Extrait

Le Venezuela retient son souffle dans l'attente de la suite depuis que le Tribunal Suprême de Justice assume les fonctions de l'assemblée nationale et a habilité le président Nicolás Maduro à reprendre certaines fonctions législatives propres de cet organisme
Selon le déluge d'opinions dans les médias en ligne qui ont permis au sujet d'avoir un écho mondial, ce qui s'est passé n'est ni plus ni moins qu'un auto-coup d'Etat, la dernière étape dans la progression de l'autoritarisme né des deux dernières années de crise politique et institutionnelle au Venezuela. Comme le décrit secrétaire général de l'OEA, Luis Almagro :
I denounce the self-inflicted coup d’état perpetrated by the Venezuelan regime against National Assembly #Venezuela [2]https://t.co/uxZMNaqz9u [3]
— Luis Almagro (@Almagro_OEA2015) March 30, 2017 [4]
Je dénonce l'auto coup d'Etat perpétré par le régime vénézuélien contre l'assemblée nationale.
D'autres, comme le journaliste espagnol Antonio Maestre, ont tenté d'accuser l'opposition vénézuélienne d'avoir réclamé un coup d'Etat.
Yo diría que el golpe de estado es lo que está pidiendo la oposición. Se me ocurre. https://t.co/dXJCoSm8AG [5]
— Antonio Maestre (@AntonioMaestre) March 30, 2017 [6]
Je dirais que le coup d'Etat était ce que demandait l'opposition. C'est ce qu'il me semble.
La situation continue à évoluer rapidement. La procureure générale du Venezuela Luisa Ortega a déclaré par la suite [7] que l'invalidation de l'Assemblée Nationale était inconstitutionnelle, prenant ainsi le contre-pied du gouvernement. La télévision d’État a coupé la diffusion pendant son allocution.
L'estocade finale
L'invalidation du parlement est la dernière d'une série de restrictions aux pouvoirs de la représentation nationale depuis que l'opposition a gagné les élections de décembre 2015.

[Données enregistrées]
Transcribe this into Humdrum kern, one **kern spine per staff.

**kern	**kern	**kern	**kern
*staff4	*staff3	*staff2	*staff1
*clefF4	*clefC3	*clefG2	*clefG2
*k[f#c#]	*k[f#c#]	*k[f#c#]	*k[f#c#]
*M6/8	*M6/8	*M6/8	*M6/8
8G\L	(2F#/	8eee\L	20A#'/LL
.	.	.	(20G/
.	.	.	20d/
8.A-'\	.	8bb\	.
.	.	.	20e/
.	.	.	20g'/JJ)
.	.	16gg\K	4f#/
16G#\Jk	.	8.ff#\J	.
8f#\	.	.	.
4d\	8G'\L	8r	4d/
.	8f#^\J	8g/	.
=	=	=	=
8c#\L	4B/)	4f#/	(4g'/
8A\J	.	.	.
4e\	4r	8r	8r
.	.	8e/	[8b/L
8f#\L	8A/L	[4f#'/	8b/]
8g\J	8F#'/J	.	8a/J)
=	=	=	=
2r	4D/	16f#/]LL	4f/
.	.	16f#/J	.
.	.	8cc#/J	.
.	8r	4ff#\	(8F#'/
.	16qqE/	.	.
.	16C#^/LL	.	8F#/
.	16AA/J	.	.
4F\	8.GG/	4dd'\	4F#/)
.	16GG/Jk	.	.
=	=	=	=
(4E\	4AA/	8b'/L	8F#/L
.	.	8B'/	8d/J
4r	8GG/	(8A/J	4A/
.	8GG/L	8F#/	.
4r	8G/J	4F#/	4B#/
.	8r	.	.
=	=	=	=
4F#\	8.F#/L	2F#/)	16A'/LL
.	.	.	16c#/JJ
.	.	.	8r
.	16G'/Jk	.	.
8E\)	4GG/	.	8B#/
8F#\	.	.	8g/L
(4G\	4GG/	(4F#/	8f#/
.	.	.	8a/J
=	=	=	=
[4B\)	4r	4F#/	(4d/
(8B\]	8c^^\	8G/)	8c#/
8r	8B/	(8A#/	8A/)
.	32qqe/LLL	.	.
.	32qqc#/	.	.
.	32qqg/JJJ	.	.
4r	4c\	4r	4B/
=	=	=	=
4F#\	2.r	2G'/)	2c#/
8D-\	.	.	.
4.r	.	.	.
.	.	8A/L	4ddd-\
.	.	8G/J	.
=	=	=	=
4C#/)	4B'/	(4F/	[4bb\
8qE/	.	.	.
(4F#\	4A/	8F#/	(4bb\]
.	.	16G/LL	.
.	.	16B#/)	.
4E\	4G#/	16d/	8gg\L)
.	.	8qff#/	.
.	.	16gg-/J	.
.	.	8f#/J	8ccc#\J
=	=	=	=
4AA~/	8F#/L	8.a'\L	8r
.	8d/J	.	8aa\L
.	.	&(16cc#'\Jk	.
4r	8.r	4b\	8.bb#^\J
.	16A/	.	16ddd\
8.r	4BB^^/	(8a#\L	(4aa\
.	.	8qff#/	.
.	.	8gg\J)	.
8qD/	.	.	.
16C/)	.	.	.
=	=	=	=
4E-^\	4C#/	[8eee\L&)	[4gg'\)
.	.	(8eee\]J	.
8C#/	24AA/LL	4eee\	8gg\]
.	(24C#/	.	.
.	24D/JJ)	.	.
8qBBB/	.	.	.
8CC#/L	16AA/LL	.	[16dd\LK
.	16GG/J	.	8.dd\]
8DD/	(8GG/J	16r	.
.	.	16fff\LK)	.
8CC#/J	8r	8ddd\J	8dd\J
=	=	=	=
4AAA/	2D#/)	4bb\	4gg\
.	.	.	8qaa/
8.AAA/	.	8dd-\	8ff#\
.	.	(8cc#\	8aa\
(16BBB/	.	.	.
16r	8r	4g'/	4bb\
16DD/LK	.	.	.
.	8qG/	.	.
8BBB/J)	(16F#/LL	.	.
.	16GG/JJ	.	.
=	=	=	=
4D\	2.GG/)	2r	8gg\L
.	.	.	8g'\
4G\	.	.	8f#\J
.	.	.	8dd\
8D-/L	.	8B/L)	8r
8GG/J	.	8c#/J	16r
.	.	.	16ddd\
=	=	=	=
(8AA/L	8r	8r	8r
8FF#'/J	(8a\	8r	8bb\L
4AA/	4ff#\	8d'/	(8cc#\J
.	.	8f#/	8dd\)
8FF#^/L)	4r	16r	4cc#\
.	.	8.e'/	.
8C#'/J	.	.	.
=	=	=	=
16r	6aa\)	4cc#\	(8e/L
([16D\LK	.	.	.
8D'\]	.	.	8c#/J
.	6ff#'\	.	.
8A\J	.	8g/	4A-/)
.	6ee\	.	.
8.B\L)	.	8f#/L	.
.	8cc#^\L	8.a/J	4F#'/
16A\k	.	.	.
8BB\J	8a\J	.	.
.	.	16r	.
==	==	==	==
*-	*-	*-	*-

Travail demandé
**1)** Répondez aux questions suivantes d'après l'article sur le Venezuela :
(a) Quelle institution assume les fonctions de l'assemblée nationale ?
(b) Quelle fonction occupe Luisa Ortega ?
(c) À quelle date l'opposition a-t-elle gagné les élections ?
**2)** Recopiez le passage de l'article sur le Venezuela qui commence par les mots contenant « La situation continue » et se termine par « de décembre 2015. ».
**3)** Prolongez l'article sur le Venezuela à partir de l'endroit où il s'arrête.

Résultats finaux
**1)**
(a) Le Tribunal Suprême de Justice.
(b) Elle est procureure générale du Venezuela.
(c) En décembre 2015.

**2)**
La situation continue à évoluer rapidement. La procureure générale du Venezuela Luisa Ortega a déclaré par la suite [7] que l'invalidation de l'Assemblée Nationale était inconstitutionnelle, prenant ainsi le contre-pied du gouvernement. La télévision d’État a coupé la diffusion pendant son allocution.
L'estocade finale
L'invalidation du parlement est la dernière d'une série de restrictions aux pouvoirs de la représentation nationale depuis que l'opposition a gagné les élections de décembre 2015.

**3)**
Juste avant que l'opposition prenne le contrôle des deux tiers de l'Assemblée Nationale le 6 janvier 2015, les députés chavistes sortants ont réussi à changer de façon irrégulière les magistrats du Tribunal Suprême de Justice. Le journaliste Eugenio Martínez se souvient que la majorité de ces nouveaux magistrats ne remplissaient pas les prérequis pour ce poste.
21 de los 32 magistrados del TSJ no cumplen con los requisitos
constitucionales y legales para ocupar estos cargos #EnNúmeros [8]— Eugenio G. Martínez (@puzkas) March 30, 2017 [9]
21 des 32 magistrats du TSJ ne remplissent pas les prérequis constitutionnels et légaux pour occuper ces postes
Certains magistrats de la cour suprême du pays étaient avant leur nomination des militants du Parti Socialiste Unifié du Venezuela [10] au pouvoir, comme par exemple Calixto Ortega. Ainsi, il n'y a aucune garantie d'impartialité dans l'application de la justice.
C'est pour cela que quand le chavisme a perdu le contrôle de l'assemblée nationale, en janvier 2016, il a décidé d'en geler les pouvoirs depuis leur bastion du Tribunal Suprême de Justice. Une de ses premières décisions a été d'accuser l'assemblée d’ “outrage” en ignorant ses lois et éviter les interpellations et les enquêtes. Il a été jusqu'à bloquer les enquêtes de corruption que menait le député Freddy Guevara [11] sur le détournement de plus de 11 milliards de dollars.
Comme preuve de son encerclement de l'assemblée nationale, le Tribunal suprême de Justice a réduit le budget du parlement pour que les députés ne reçoivent plus de salaire. C'est ainsi queles députés ne touchent plus leur salaire d'à peine 38 dollars par mois [12], depuis plus de 10 mois.
Un calme tendu
Cependant, bien que les gens doivent gérer la vie quotidienne, sur les réseaux il y a eu beaucoup de commentaires sur le coup d’État du pouvoir exécutif et judiciaire contre le législatif.
Pour Emilia Lobo, twitteuse et avocate, cette décision est juste la formalisation d'un processus qui était déjà en marche depuis que l'opposition a commencé à devenir majoritaire dans le pays.
La sentencia #156 del TSJ no es un Golpe de Estado, es la declaratoria formal del golpe q tiene 4 años en ejecución.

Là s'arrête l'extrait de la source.